In numerous articles, we have argued that Somaliland’s location at one of the world’s most strategically important maritime chokepoints naturally attracts the interests of regional and global powers. Whether the issue is maritime security, commercial shipping, counter-piracy, naval logistics, or supply-chain resilience, Somaliland occupies a position that cannot be ignored indefinitely.
The IFA arrives at essentially the same conclusion from its own analytical perspective.
The institute also correctly places Somaliland within the broader context of intensifying geopolitical competition involving Ethiopia, Somalia, Turkey, Egypt, Gulf states, and other international actors. This reflects another argument consistently advanced in these pages: that Somaliland is no longer simply part of a bilateral dispute with Somalia.

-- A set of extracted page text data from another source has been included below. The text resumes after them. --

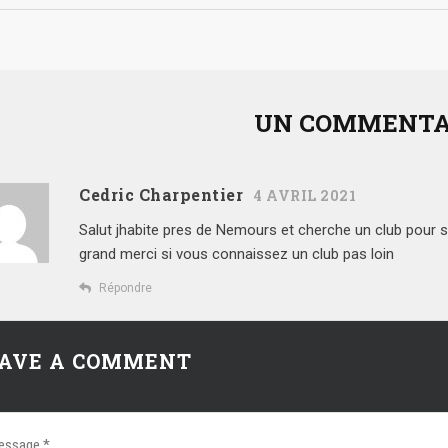
UN COMMENTA
Cedric Charpentier
4 AVRIL 2021
Salut jhabite pres de Nemours et cherche un club pour s
grand merci si vous connaissez un club pas loin
Répondre
AVE A COMMENT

It has become an increasingly important variable in the wider strategic competition shaping the future of the Horn of Africa and the Red Sea.
As international competition intensifies, Somaliland’s stability, democratic governance, and strategic geography become assets of growing importance.
Another important area of convergence concerns the nature of recognition itself.
For years, discussions about Somaliland have focused almost exclusively on formal diplomatic recognition. The IFA challenges this narrow approach by demonstrating that practical cooperation often develops before legal recognition. Security partnerships, commercial agreements, infrastructure investment, diplomatic exchanges, and institutional engagement can create a form of functional acceptance long before embassies are formally exchanged.
This closely mirrors an argument we have repeatedly made: recognition is increasingly a process rather than a single event.
International relations are filled with examples where strategic cooperation precedes formal diplomatic acknowledgment. Somaliland appears to be following a similar trajectory, as governments and institutions increasingly engage with it because doing so serves practical regional interests.
Where our analysis extends beyond the IFA paper is in considering the logical implications of this trend.
If operational recognition continues to expand, formal diplomatic recognition becomes less a question of principle than of timing and political decision-making. Once governments routinely cooperate with Somaliland across multiple sectors, the gap between geopolitical reality and official policy becomes increasingly difficult to sustain.
That does not mean recognition is inevitable or imminent. International diplomacy remains shaped by complex political calculations. However, it does suggest that the international conversation has evolved. The debate is no longer confined to historical legal arguments. It increasingly revolves around security, trade, regional stability, maritime strategy, infrastructure, and great-power competition.
The significance of the IFA paper therefore extends beyond Ethiopia.
It reflects a broader intellectual shift taking place across the region. Strategic institutions are beginning to evaluate Somaliland through the realities of geography, governance, and regional security rather than relying exclusively on inherited diplomatic assumptions.
This is precisely the direction in which serious geopolitical analysis should move.
Independent scholarship is most valuable when different analysts, working independently, identify the same emerging trends. The convergence between the IFA’s recent publication and many of the themes previously explored by Horn of Africa Strategic Review should therefore be welcomed—not as a matter of personal validation, but as evidence that Somaliland’s strategic transformation is increasingly being recognized by respected policy researchers across the region.
As the geopolitical landscape of the Horn of Africa continues to evolve, the concept of operational recognition may well become one of the defining frameworks for understanding Somaliland’s place in regional and international affairs.
The question facing policymakers is no longer whether Somaliland matters.
The evidence increasingly suggests that it already does.
The more pressing question is how long international diplomacy can continue to lag behind geopolitical reality.